Joint position lists:
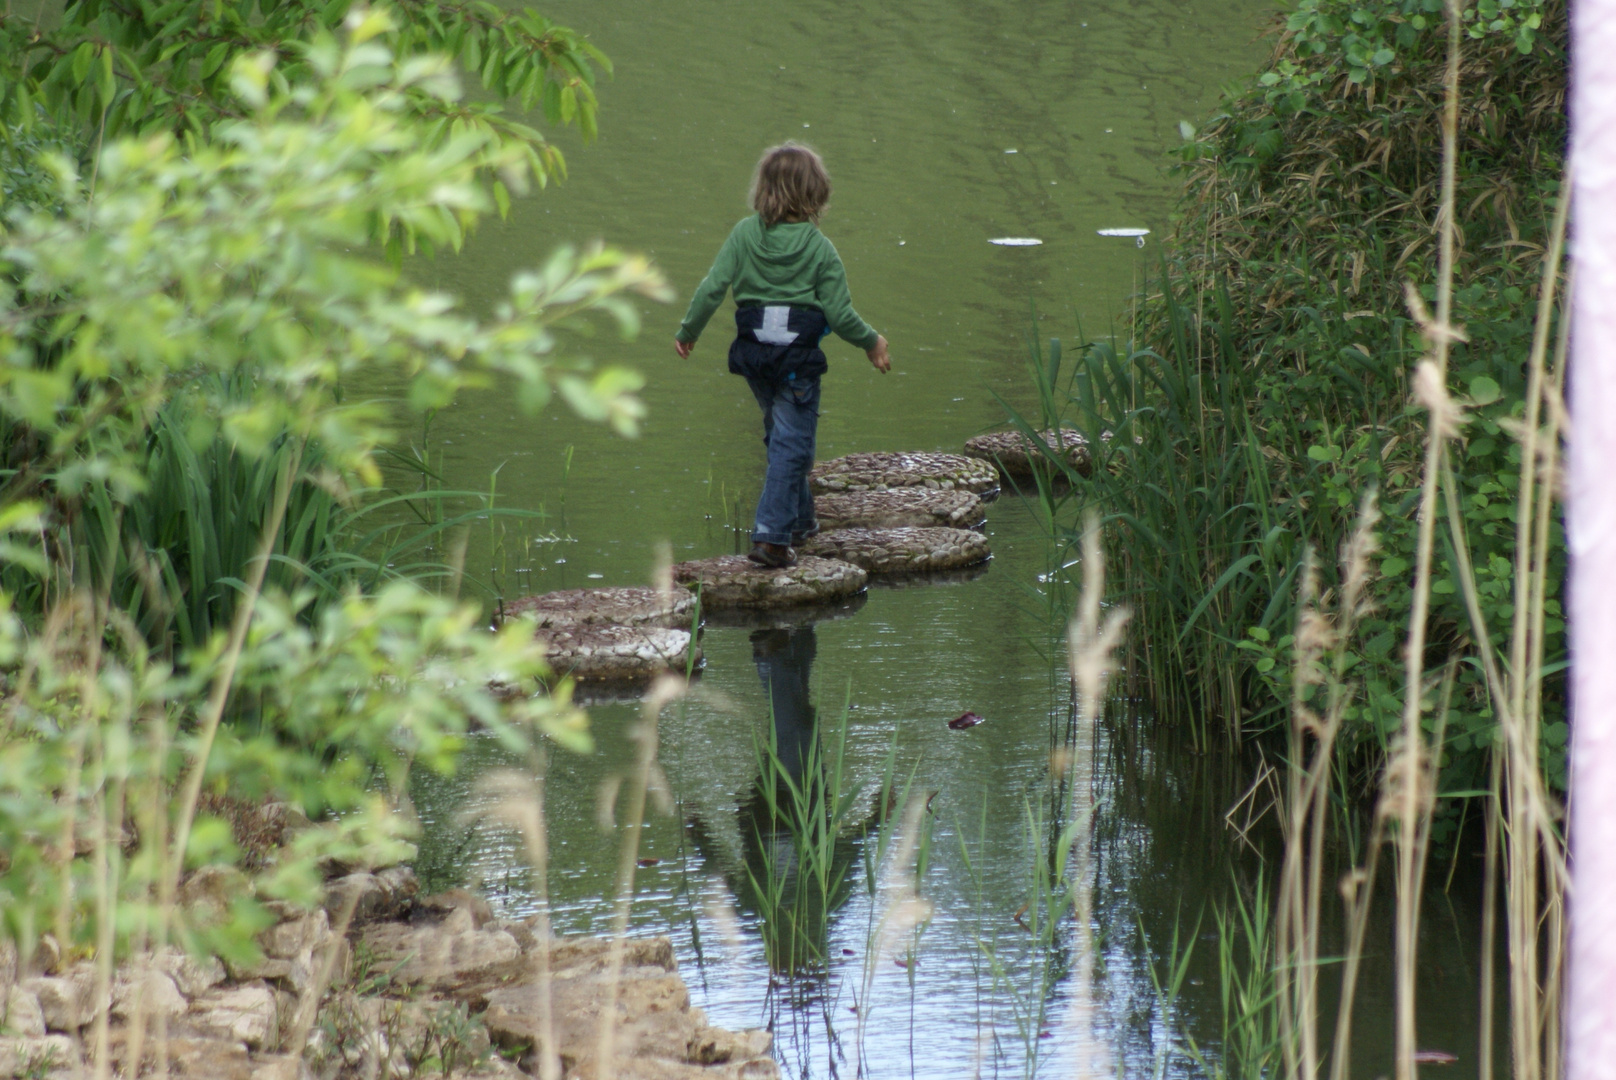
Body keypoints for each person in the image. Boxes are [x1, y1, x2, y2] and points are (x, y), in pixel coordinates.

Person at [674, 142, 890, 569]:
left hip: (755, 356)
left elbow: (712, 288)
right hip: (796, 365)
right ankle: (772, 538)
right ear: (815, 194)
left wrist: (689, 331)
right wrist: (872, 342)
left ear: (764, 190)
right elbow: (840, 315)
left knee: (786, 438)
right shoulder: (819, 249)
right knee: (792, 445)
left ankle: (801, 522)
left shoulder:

To do: Go through the data and count every line where the word "right" appears. Give only that count.

The answer: 7